'Daybreak' Talks With McCrory, Perdue About Election Issues
CHARLOTTE, N.C. —
Eyewitness News "Daybreak" anchors Scott Wickersham and Natalie Pasquarella interviewed Charlotte Mayor Pat McCrory and Lt. Gov. Beverly Perdue on Monday via telephone.
The candidates are running for governor of North Carolina and are trying to make a last-minute push before Election Day Tuesday.
Wickersham and Pasquarella questioned the candidates over the challenges they’ve faced in this election, jobs and campaign ads.
Perdue said she thought the voters were her biggest challenge in the election thus far.
“There are very few undecideds left. The rest is all up to the voters,” she said. “They have to decide which candidate has what it takes to lead us in these very trying economic times.”
Perdue also said she thinks she knows whom the voters will choose.
“I believe at the end of the day this time Wednesday, I’ll be the next governor of North Carolina,” she said.
McCrory said the main differences between him and Perdue are in the things he plans to fix.
“I want to fix the broken state criminal justice system which (Perdue) has been a part of,” McCrory said. “I want to repair the ethics breakdown in the state government which she has been a part of.

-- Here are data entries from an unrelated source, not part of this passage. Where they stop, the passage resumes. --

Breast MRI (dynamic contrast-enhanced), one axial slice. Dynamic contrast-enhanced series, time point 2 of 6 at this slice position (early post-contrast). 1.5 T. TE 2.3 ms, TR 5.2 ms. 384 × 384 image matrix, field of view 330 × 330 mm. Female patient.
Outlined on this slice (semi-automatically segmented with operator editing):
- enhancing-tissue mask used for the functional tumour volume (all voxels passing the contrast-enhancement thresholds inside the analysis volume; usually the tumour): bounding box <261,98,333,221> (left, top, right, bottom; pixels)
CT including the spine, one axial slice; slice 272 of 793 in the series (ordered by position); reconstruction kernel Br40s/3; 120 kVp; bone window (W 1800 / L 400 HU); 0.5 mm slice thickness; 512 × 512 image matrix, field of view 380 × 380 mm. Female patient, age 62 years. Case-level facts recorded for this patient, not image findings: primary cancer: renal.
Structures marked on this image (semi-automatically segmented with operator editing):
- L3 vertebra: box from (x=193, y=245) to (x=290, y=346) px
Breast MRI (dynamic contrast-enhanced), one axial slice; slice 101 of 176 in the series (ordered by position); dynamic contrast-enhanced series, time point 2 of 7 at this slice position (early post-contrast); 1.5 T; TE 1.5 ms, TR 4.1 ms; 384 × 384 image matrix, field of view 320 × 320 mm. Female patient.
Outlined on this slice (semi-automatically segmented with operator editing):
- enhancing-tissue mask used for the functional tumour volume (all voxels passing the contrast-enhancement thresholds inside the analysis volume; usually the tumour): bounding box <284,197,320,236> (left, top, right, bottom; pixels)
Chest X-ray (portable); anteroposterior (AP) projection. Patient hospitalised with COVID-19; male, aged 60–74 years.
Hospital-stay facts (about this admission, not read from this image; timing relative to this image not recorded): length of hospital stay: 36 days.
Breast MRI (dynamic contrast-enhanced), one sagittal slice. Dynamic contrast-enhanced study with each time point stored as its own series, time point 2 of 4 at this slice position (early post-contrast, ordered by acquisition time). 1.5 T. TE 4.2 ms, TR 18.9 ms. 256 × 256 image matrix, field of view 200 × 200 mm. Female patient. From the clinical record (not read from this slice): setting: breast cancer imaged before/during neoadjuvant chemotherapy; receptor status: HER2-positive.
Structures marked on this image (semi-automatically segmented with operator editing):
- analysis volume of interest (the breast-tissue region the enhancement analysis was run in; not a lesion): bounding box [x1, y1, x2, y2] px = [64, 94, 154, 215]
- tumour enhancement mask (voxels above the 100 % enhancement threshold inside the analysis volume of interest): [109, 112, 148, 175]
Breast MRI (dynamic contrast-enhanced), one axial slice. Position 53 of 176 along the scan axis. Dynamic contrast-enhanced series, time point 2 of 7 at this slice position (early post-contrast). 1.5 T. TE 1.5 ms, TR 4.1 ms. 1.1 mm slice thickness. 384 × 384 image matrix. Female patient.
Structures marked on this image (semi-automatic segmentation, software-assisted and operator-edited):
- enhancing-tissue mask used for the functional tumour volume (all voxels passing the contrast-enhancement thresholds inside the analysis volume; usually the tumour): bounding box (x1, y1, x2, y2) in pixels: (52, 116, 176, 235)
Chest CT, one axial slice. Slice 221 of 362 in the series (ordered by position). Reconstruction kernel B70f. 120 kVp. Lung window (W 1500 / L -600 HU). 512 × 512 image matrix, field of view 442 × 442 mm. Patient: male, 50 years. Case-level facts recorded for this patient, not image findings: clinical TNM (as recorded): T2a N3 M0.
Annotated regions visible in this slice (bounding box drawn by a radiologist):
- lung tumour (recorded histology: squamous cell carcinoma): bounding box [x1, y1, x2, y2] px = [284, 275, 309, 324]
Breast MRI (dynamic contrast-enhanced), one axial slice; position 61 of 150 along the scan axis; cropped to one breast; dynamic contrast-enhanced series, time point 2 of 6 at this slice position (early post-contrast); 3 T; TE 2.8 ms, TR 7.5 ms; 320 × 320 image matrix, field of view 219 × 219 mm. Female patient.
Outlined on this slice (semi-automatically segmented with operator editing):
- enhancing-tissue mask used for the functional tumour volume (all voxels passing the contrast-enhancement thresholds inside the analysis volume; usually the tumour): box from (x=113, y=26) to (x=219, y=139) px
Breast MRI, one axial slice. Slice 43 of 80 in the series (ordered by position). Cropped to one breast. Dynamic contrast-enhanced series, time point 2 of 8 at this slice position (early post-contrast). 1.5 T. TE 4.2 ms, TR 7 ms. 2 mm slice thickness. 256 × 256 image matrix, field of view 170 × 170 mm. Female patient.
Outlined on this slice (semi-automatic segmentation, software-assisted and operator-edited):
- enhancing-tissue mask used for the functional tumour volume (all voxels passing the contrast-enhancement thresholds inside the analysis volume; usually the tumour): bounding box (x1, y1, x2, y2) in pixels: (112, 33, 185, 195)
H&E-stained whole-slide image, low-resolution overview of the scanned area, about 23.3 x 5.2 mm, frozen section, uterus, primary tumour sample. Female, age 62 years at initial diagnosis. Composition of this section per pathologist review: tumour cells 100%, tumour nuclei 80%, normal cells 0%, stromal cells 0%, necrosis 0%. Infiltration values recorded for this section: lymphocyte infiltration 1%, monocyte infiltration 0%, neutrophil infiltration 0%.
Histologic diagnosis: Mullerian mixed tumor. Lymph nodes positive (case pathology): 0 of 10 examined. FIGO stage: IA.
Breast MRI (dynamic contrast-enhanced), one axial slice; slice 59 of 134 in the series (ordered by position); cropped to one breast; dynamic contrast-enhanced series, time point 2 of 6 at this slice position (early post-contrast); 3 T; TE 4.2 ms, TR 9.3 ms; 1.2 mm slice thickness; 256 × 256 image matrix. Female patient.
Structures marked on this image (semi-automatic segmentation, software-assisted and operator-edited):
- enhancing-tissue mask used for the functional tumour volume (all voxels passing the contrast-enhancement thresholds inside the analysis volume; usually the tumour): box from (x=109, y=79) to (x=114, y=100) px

And I also want to fix the department of transportation and get the politics out of transportation and put the roads where the need is not just where the politicians live.”
Wickersham and Pasquarella questioned both candidates about jobs in the state and what they would do to create more.
“I’m going to grow green jobs all over North Carolina from the mountains to the coast,” Perdue said. “You invest in your people."
McCrory said he wants to get the state back in the quote “energy business.”
“Nuclear power, clean coal, wind and solar conversation,” he said. “I want to start offshore drilling off the coast of North Carolina for both natural gas and oil, which I think will bring a lot of jobs to North Carolina.”
McCrory also accused Perdue of airing anti-Charlotte ads in other parts of the state even though she claimed during the interview that she would work to keep jobs in Charlotte.
“She is not playing ads in Charlotte that she is playing elsewhere, where she is saying Charlotte is going to take all the road money from the rest of the state,” McCrory said.
Both candidates will try to rally the faithful and persuade remaining undecided voters in the final full day of campaigning for North Carolina governor.
Perdue, the Democratic lieutenant governor, is scheduled to fly to five cities Monday, starting in Winston-Salem. McCrory, the Charlotte mayor and Republican nominee, also planned to visit five cities, from Raleigh to Fletcher. In Charlotte, McCrory will be at a Republican rally at Jay M. Robinson Middle School. Perdue is set to be at a cafeteria at the United House of Prayer for All People at noon.
The polls show the two major-party candidates in a close race. The winner will succeed outgoing Gov. Mike Easley.
Libertarian candidate Mike Munger will be working at Duke University. He just completed a three-day campaign trip from Murphy in the west to Manteo in the east.